Maryland Domestic Violence Penalties

If you are facing charges, it is important to know the potential Maryland domestic violence penalties. Work with an experienced attorney to build a strong defense. With a qualified lawyer by your side, you will have someone to guide and advise you every step of the way as you build a defense and work to mitigate any potential damages.

Potential Penalties

The penalties depend on the assault charges. The most common form of domestic violence is when someone assaults another person. In that case, should the accused be found guilty, the maximum penalty is 10 years in jail on an assault in the second degree.

In an assault in the first degree, it is 25 years. This type of assault is viewed more harshly because it tends to be more severe. For example, if the person hits someone and breaks a bone, or the person falls, hits their head, and is in a coma, those are scenarios where someone could be charged with a felony assault of the first degree.

Long Term Consequences

One long-term consequence of domestic violence convictions in Maryland is that the public labels the person an abuser. In general, people do not want a person convicted of domestic violence in their workplace or neighborhood. Often, companies will not hire someone convicted of domestic violence to work for them and may have concerns that the person might bring violence into their place of work.
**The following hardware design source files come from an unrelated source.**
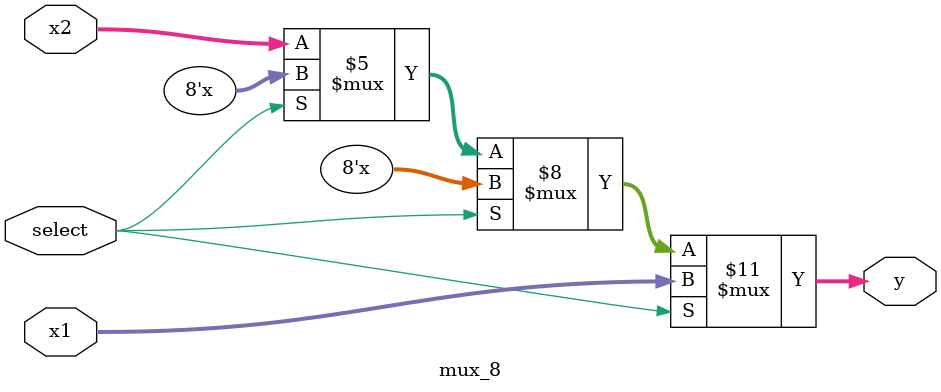
<source format=v>
/*
    Wang Nengzhi
    U201713082
    SES1701
*/

module mux_8
(
    input       [7:0] x1,       // input signal 1
    input       [7:0] x2,       // input signal 2
    input       select,     // data select
    output reg  [7:0] y     // output
);

    always @(*)
    begin
        if (select == 1'b1)
            y = x1;
        else if (select == 1'b0)
            y = x2;
    end

endmodule
</source>
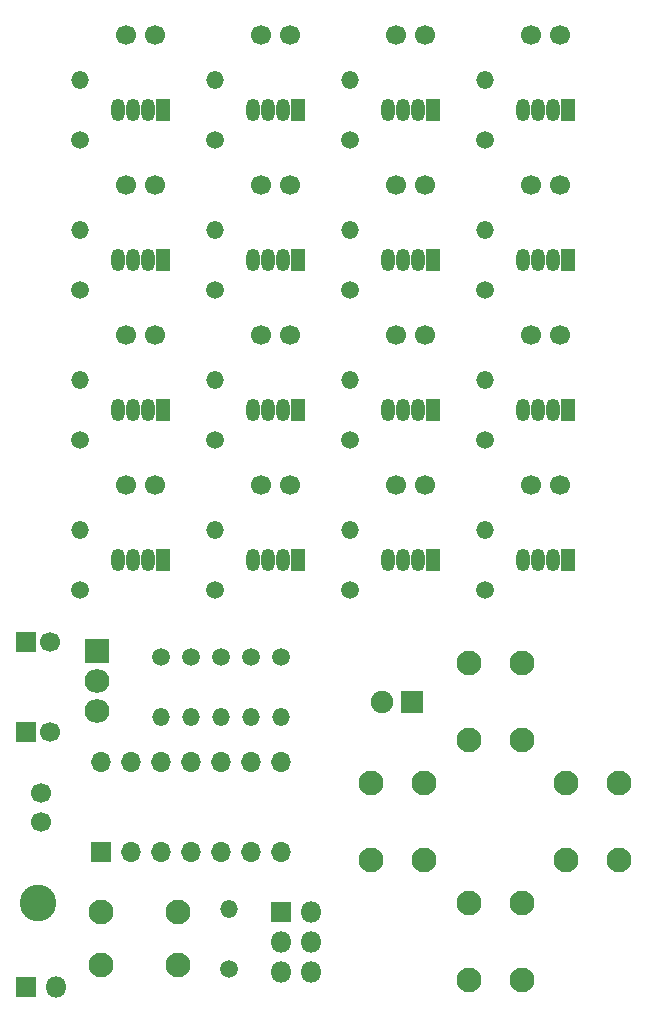
<source format=gbr>
%TF.GenerationSoftware,KiCad,Pcbnew,(5.1.6)-1*%
%TF.CreationDate,2020-09-12T17:49:51+07:00*%
%TF.ProjectId,board2048_ws2812,626f6172-6432-4303-9438-5f7773323831,1*%
%TF.SameCoordinates,Original*%
%TF.FileFunction,Soldermask,Bot*%
%TF.FilePolarity,Negative*%
%FSLAX46Y46*%
G04 Gerber Fmt 4.6, Leading zero omitted, Abs format (unit mm)*
G04 Created by KiCad (PCBNEW (5.1.6)-1) date 2020-09-12 17:49:51*
%MOMM*%
%LPD*%
G01*
G04 APERTURE LIST*
%ADD10C,3.100000*%
%ADD11O,2.100000X2.005000*%
%ADD12R,2.100000X2.005000*%
%ADD13C,1.900000*%
%ADD14R,1.900000X1.900000*%
%ADD15O,1.700000X1.700000*%
%ADD16R,1.700000X1.700000*%
%ADD17C,2.100000*%
%ADD18O,1.500000X1.500000*%
%ADD19C,1.500000*%
%ADD20O,1.800000X1.800000*%
%ADD21R,1.800000X1.800000*%
%ADD22R,1.170000X1.900000*%
%ADD23O,1.170000X1.900000*%
%ADD24C,1.700000*%
G04 APERTURE END LIST*
D10*
%TO.C,REF\u002A\u002A*%
X164211000Y-101473000D03*
%TD*%
D11*
%TO.C,U2*%
X169164000Y-85217000D03*
X169164000Y-82677000D03*
D12*
X169164000Y-80137000D03*
%TD*%
D13*
%TO.C,D17*%
X193294000Y-84455000D03*
D14*
X195834000Y-84455000D03*
%TD*%
D15*
%TO.C,U1*%
X169545000Y-89535000D03*
X184785000Y-97155000D03*
X172085000Y-89535000D03*
X182245000Y-97155000D03*
X174625000Y-89535000D03*
X179705000Y-97155000D03*
X177165000Y-89535000D03*
X177165000Y-97155000D03*
X179705000Y-89535000D03*
X174625000Y-97155000D03*
X182245000Y-89535000D03*
X172085000Y-97155000D03*
X184785000Y-89535000D03*
D16*
X169545000Y-97155000D03*
%TD*%
D17*
%TO.C,SW5*%
X176045000Y-102235000D03*
X176045000Y-106735000D03*
X169545000Y-102235000D03*
X169545000Y-106735000D03*
%TD*%
%TO.C,SW4*%
X200660000Y-81130000D03*
X205160000Y-81130000D03*
X200660000Y-87630000D03*
X205160000Y-87630000D03*
%TD*%
%TO.C,SW3*%
X208915000Y-91290000D03*
X213415000Y-91290000D03*
X208915000Y-97790000D03*
X213415000Y-97790000D03*
%TD*%
%TO.C,SW2*%
X192405000Y-91290000D03*
X196905000Y-91290000D03*
X192405000Y-97790000D03*
X196905000Y-97790000D03*
%TD*%
%TO.C,SW1*%
X200660000Y-101450000D03*
X205160000Y-101450000D03*
X200660000Y-107950000D03*
X205160000Y-107950000D03*
%TD*%
D18*
%TO.C,R22*%
X180340000Y-101981000D03*
D19*
X180340000Y-107061000D03*
%TD*%
D18*
%TO.C,R21*%
X182245000Y-85725000D03*
D19*
X182245000Y-80645000D03*
%TD*%
D18*
%TO.C,R20*%
X177165000Y-85725000D03*
D19*
X177165000Y-80645000D03*
%TD*%
D18*
%TO.C,R19*%
X179705000Y-85725000D03*
D19*
X179705000Y-80645000D03*
%TD*%
D18*
%TO.C,R18*%
X184785000Y-85725000D03*
D19*
X184785000Y-80645000D03*
%TD*%
D18*
%TO.C,R17*%
X174625000Y-85725000D03*
D19*
X174625000Y-80645000D03*
%TD*%
%TO.C,R16*%
X202057000Y-74930000D03*
D18*
X202057000Y-69850000D03*
%TD*%
D19*
%TO.C,R15*%
X190627000Y-74930000D03*
D18*
X190627000Y-69850000D03*
%TD*%
D19*
%TO.C,R14*%
X179197000Y-74930000D03*
D18*
X179197000Y-69850000D03*
%TD*%
D19*
%TO.C,R13*%
X167767000Y-74930000D03*
D18*
X167767000Y-69850000D03*
%TD*%
D19*
%TO.C,R12*%
X202057000Y-62230000D03*
D18*
X202057000Y-57150000D03*
%TD*%
D19*
%TO.C,R11*%
X190627000Y-62230000D03*
D18*
X190627000Y-57150000D03*
%TD*%
D19*
%TO.C,R10*%
X179197000Y-62230000D03*
D18*
X179197000Y-57150000D03*
%TD*%
D19*
%TO.C,R9*%
X167767000Y-62230000D03*
D18*
X167767000Y-57150000D03*
%TD*%
D19*
%TO.C,R8*%
X202057000Y-49530000D03*
D18*
X202057000Y-44450000D03*
%TD*%
D19*
%TO.C,R7*%
X190627000Y-49530000D03*
D18*
X190627000Y-44450000D03*
%TD*%
D19*
%TO.C,R6*%
X179197000Y-49530000D03*
D18*
X179197000Y-44450000D03*
%TD*%
D19*
%TO.C,R5*%
X167767000Y-49530000D03*
D18*
X167767000Y-44450000D03*
%TD*%
D19*
%TO.C,R4*%
X202057000Y-36830000D03*
D18*
X202057000Y-31750000D03*
%TD*%
D19*
%TO.C,R3*%
X190627000Y-36830000D03*
D18*
X190627000Y-31750000D03*
%TD*%
D19*
%TO.C,R2*%
X179197000Y-36830000D03*
D18*
X179197000Y-31750000D03*
%TD*%
D19*
%TO.C,R1*%
X167767000Y-36830000D03*
D18*
X167767000Y-31750000D03*
%TD*%
D20*
%TO.C,J1*%
X187325000Y-107315000D03*
X184785000Y-107315000D03*
X187325000Y-104775000D03*
X184785000Y-104775000D03*
X187325000Y-102235000D03*
D21*
X184785000Y-102235000D03*
%TD*%
D22*
%TO.C,D16*%
X209042000Y-72390000D03*
D23*
X207772000Y-72390000D03*
X206502000Y-72390000D03*
X205232000Y-72390000D03*
%TD*%
D22*
%TO.C,D15*%
X197612000Y-72390000D03*
D23*
X196342000Y-72390000D03*
X195072000Y-72390000D03*
X193802000Y-72390000D03*
%TD*%
D22*
%TO.C,D14*%
X186182000Y-72390000D03*
D23*
X184912000Y-72390000D03*
X183642000Y-72390000D03*
X182372000Y-72390000D03*
%TD*%
D22*
%TO.C,D13*%
X174752000Y-72390000D03*
D23*
X173482000Y-72390000D03*
X172212000Y-72390000D03*
X170942000Y-72390000D03*
%TD*%
D22*
%TO.C,D12*%
X209042000Y-59690000D03*
D23*
X207772000Y-59690000D03*
X206502000Y-59690000D03*
X205232000Y-59690000D03*
%TD*%
D22*
%TO.C,D11*%
X197612000Y-59690000D03*
D23*
X196342000Y-59690000D03*
X195072000Y-59690000D03*
X193802000Y-59690000D03*
%TD*%
D22*
%TO.C,D10*%
X186182000Y-59690000D03*
D23*
X184912000Y-59690000D03*
X183642000Y-59690000D03*
X182372000Y-59690000D03*
%TD*%
D22*
%TO.C,D9*%
X174752000Y-59690000D03*
D23*
X173482000Y-59690000D03*
X172212000Y-59690000D03*
X170942000Y-59690000D03*
%TD*%
D22*
%TO.C,D8*%
X209042000Y-46990000D03*
D23*
X207772000Y-46990000D03*
X206502000Y-46990000D03*
X205232000Y-46990000D03*
%TD*%
D22*
%TO.C,D7*%
X197612000Y-46990000D03*
D23*
X196342000Y-46990000D03*
X195072000Y-46990000D03*
X193802000Y-46990000D03*
%TD*%
D22*
%TO.C,D6*%
X186182000Y-46990000D03*
D23*
X184912000Y-46990000D03*
X183642000Y-46990000D03*
X182372000Y-46990000D03*
%TD*%
D22*
%TO.C,D5*%
X174752000Y-46990000D03*
D23*
X173482000Y-46990000D03*
X172212000Y-46990000D03*
X170942000Y-46990000D03*
%TD*%
D22*
%TO.C,D4*%
X209042000Y-34290000D03*
D23*
X207772000Y-34290000D03*
X206502000Y-34290000D03*
X205232000Y-34290000D03*
%TD*%
D22*
%TO.C,D3*%
X197612000Y-34290000D03*
D23*
X196342000Y-34290000D03*
X195072000Y-34290000D03*
X193802000Y-34290000D03*
%TD*%
D22*
%TO.C,D2*%
X186182000Y-34290000D03*
D23*
X184912000Y-34290000D03*
X183642000Y-34290000D03*
X182372000Y-34290000D03*
%TD*%
D22*
%TO.C,D1*%
X174752000Y-34290000D03*
D23*
X173482000Y-34290000D03*
X172212000Y-34290000D03*
X170942000Y-34290000D03*
%TD*%
D24*
%TO.C,C19*%
X165195000Y-79375000D03*
D16*
X163195000Y-79375000D03*
%TD*%
D24*
%TO.C,C18*%
X165195000Y-86995000D03*
D16*
X163195000Y-86995000D03*
%TD*%
D24*
%TO.C,C17*%
X164465000Y-92115000D03*
X164465000Y-94615000D03*
%TD*%
%TO.C,C16*%
X208407000Y-66040000D03*
X205907000Y-66040000D03*
%TD*%
%TO.C,C15*%
X196977000Y-66040000D03*
X194477000Y-66040000D03*
%TD*%
%TO.C,C14*%
X185547000Y-66040000D03*
X183047000Y-66040000D03*
%TD*%
%TO.C,C13*%
X174117000Y-66040000D03*
X171617000Y-66040000D03*
%TD*%
%TO.C,C12*%
X208407000Y-53340000D03*
X205907000Y-53340000D03*
%TD*%
%TO.C,C11*%
X196977000Y-53340000D03*
X194477000Y-53340000D03*
%TD*%
%TO.C,C10*%
X185547000Y-53340000D03*
X183047000Y-53340000D03*
%TD*%
%TO.C,C9*%
X174117000Y-53340000D03*
X171617000Y-53340000D03*
%TD*%
%TO.C,C8*%
X208407000Y-40640000D03*
X205907000Y-40640000D03*
%TD*%
%TO.C,C7*%
X196977000Y-40640000D03*
X194477000Y-40640000D03*
%TD*%
%TO.C,C6*%
X185547000Y-40640000D03*
X183047000Y-40640000D03*
%TD*%
%TO.C,C5*%
X174117000Y-40640000D03*
X171617000Y-40640000D03*
%TD*%
%TO.C,C4*%
X208407000Y-27940000D03*
X205907000Y-27940000D03*
%TD*%
%TO.C,C3*%
X196977000Y-27940000D03*
X194477000Y-27940000D03*
%TD*%
%TO.C,C2*%
X185547000Y-27940000D03*
X183047000Y-27940000D03*
%TD*%
%TO.C,C1*%
X174117000Y-27940000D03*
X171617000Y-27940000D03*
%TD*%
D20*
%TO.C,BT1*%
X165735000Y-108585000D03*
D21*
X163195000Y-108585000D03*
%TD*%
M02*

</source>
Because of the social stigma and employment challenges a conviction could cause, it is especially important to do everything possible to reduce the charges and mitigate the damages, which is where retaining the services of an experienced attorney is especially helpful.

Aggravating Factors

Aggravating factors to a charge can include a number of details related to the nature of the alleged attack, such as:

  • Injuries
  • Strain injuries
  • Permanent injuries
  • Broken bones
  • Hospital stays
  • Medical treatment
  • Disabilities from being injured

Aggravating factors have a dramatic impact on how a judge determines the sentence, usually leading to penalty enhancements.

Penalty Enhancements

Penalty enhancements are facts and situations present in the case that permit the sentencing judge to increase the usual sentence. These factors are associated with prior offenses as well as the nature of the offense and conduct. The state’s attorney can request extended periods of time in jail.

The district court deals with maximum penalties no differently than the circuit court. In circuit court, if the person is found guilty or the person takes a plea, there are sentencing guidelines. Prior offenses and the types of offenses are considered when the judge determines the sentence.

Law enforcement officers in domestic matters sometimes use a lethality assessment and report to evaluate the risk of lethal level violence so they can refer the victim to assistance programs in the community. A picture of someone with a heavily bruised face and a broken bone, or someone in a hospital bed can result in a penalty enhancement.

How An Attorney Can Help

Anyone charged with domestic violence should contact a domestic violence lawyer because judges have a tendency to see the domestic label and treat these cases much more harshly than a general assault. That is especially true when the victim is an intimate partner, a spouse, child, or vulnerable adult.

Some judges see domestic and the person can get a weekend in jail at a minimum and more from the very beginning. Overall, the process of contesting the charges and fighting back in court can be overwhelming and difficult. Because of this, it is essential to have the help of a local attorney with extensive experience defending these types of cases, who can help you understand the Maryland domestic violence penalties as well as work to reduce those you may face.